→ SELECTED PASSAGE
»»

Share your dilemmas and get honest opinions from other Mumsnetters.

To ask if my husband has adequate time to himself

110 replies

Lennon80 · 06/12/2016 19:56

Hi ladies, I have a six year old a nine month old and a baby on the way. I don't have any family support as my mum died when I was pregnant with my nine month old. Today my husband said he is leaving his job thatvhe has been in a matter of weeks as the work and commute (3hour round trip) is too much and said he wants a sixth month sabbatical. He plays tennis roughly once a week and goes to the gym once or twice a week. He said he also wants to do a Spanish class in the evening. Can I ask how much time your husbands spend out of the home at evenings and doing what as he thinks other men have a totally different life. Thanks

OP posts:
Qwertie · 07/12/2016 11:38

You'll need the maternity pay & won't need to settle your baby in nursery if your DH is at home for 6 months surely??

NapQueen · 07/12/2016 11:43

I'd be saying to him "take the sabbatical and I'll go to work" - see how he likes it!

NiceFalafels · 07/12/2016 12:19

Tell your husband you can swap roles after your maternity leave ends

HaveNoSocks · 07/12/2016 12:44

My DH leaves home at 6:45am and gets home at 7pm. He then plays with DS and we put him to bed by about 8:30pm then has an hour to himself and maybe an hour with me before bed. Most of the weekends is spent doing family stuff and since I work Sunday mornings it's just DH and DS then. I try and give him as much time as he needs to just hang about by himself but TBH he doesn't take much.

MuseumOfCurry · 07/12/2016 15:29

How will this sabbatical work?

Will he spend his days doing as he wishes, while you look after 3 small children?

Can your marriage survive under these circumstances?

ThisThingCalledLife · 07/12/2016 17:42

all he needs to do is get a job closer to home, tough shit if it isn't his chosen field.

««

Dataset excerpts
»»

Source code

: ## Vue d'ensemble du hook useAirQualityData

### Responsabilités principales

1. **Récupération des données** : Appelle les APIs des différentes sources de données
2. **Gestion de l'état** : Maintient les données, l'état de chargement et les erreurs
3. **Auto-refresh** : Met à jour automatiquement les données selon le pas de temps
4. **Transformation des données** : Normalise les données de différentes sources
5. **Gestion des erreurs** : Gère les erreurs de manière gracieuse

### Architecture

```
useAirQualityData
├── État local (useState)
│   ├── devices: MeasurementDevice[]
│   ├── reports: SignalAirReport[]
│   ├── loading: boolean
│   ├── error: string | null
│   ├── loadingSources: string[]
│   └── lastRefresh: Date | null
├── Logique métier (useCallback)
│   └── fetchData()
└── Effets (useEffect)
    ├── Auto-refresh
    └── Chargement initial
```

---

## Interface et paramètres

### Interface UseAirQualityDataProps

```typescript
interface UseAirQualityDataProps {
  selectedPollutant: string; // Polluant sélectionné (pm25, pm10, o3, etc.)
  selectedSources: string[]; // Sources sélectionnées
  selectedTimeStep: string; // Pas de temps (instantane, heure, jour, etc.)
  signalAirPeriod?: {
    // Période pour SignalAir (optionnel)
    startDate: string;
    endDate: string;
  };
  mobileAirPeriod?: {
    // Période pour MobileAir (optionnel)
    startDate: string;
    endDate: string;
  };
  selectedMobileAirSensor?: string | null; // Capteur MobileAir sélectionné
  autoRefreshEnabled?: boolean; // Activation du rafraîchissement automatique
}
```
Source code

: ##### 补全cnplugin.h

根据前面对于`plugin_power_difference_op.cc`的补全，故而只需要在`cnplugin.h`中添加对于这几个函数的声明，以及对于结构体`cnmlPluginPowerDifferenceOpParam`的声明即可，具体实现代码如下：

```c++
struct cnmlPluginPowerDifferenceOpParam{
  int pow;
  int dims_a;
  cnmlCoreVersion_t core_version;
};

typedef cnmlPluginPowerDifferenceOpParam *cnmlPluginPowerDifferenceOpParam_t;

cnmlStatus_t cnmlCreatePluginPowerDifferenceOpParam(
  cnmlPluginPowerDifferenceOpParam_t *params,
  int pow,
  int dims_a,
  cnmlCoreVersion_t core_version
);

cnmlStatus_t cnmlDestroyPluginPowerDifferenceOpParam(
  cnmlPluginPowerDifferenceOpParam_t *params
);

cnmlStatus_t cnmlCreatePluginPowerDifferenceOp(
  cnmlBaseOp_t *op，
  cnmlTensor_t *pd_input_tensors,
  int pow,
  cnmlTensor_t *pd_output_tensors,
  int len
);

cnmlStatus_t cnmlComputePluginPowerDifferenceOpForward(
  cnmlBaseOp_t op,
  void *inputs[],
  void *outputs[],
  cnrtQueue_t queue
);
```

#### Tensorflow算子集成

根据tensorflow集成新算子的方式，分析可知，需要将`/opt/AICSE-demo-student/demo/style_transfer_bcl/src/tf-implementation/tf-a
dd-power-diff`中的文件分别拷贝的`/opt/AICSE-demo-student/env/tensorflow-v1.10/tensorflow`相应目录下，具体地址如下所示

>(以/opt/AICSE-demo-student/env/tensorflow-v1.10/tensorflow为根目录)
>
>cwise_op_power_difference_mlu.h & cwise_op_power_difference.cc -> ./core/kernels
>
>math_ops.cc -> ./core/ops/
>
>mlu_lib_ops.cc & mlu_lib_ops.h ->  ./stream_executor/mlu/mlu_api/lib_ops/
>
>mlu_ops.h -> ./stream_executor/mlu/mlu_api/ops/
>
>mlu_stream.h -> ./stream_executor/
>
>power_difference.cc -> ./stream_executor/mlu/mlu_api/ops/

««

→ PROBLEM
Print the stretch of the forum thread from "My DH leaves" through "under these circumstances?", copied word for word.

→ TASK RESULT
My DH leaves home at 6:45am and gets home at 7pm. He then plays with DS and we put him to bed by about 8:30pm then has an hour to himself and maybe an hour with me before bed. Most of the weekends is spent doing family stuff and since I work Sunday mornings it's just DH and DS then. I try and give him as much time as he needs to just hang about by himself but TBH he doesn't take much.

MuseumOfCurry · 07/12/2016 15:29

How will this sabbatical work?

Will he spend his days doing as he wishes, while you look after 3 small children?

Can your marriage survive under these circumstances?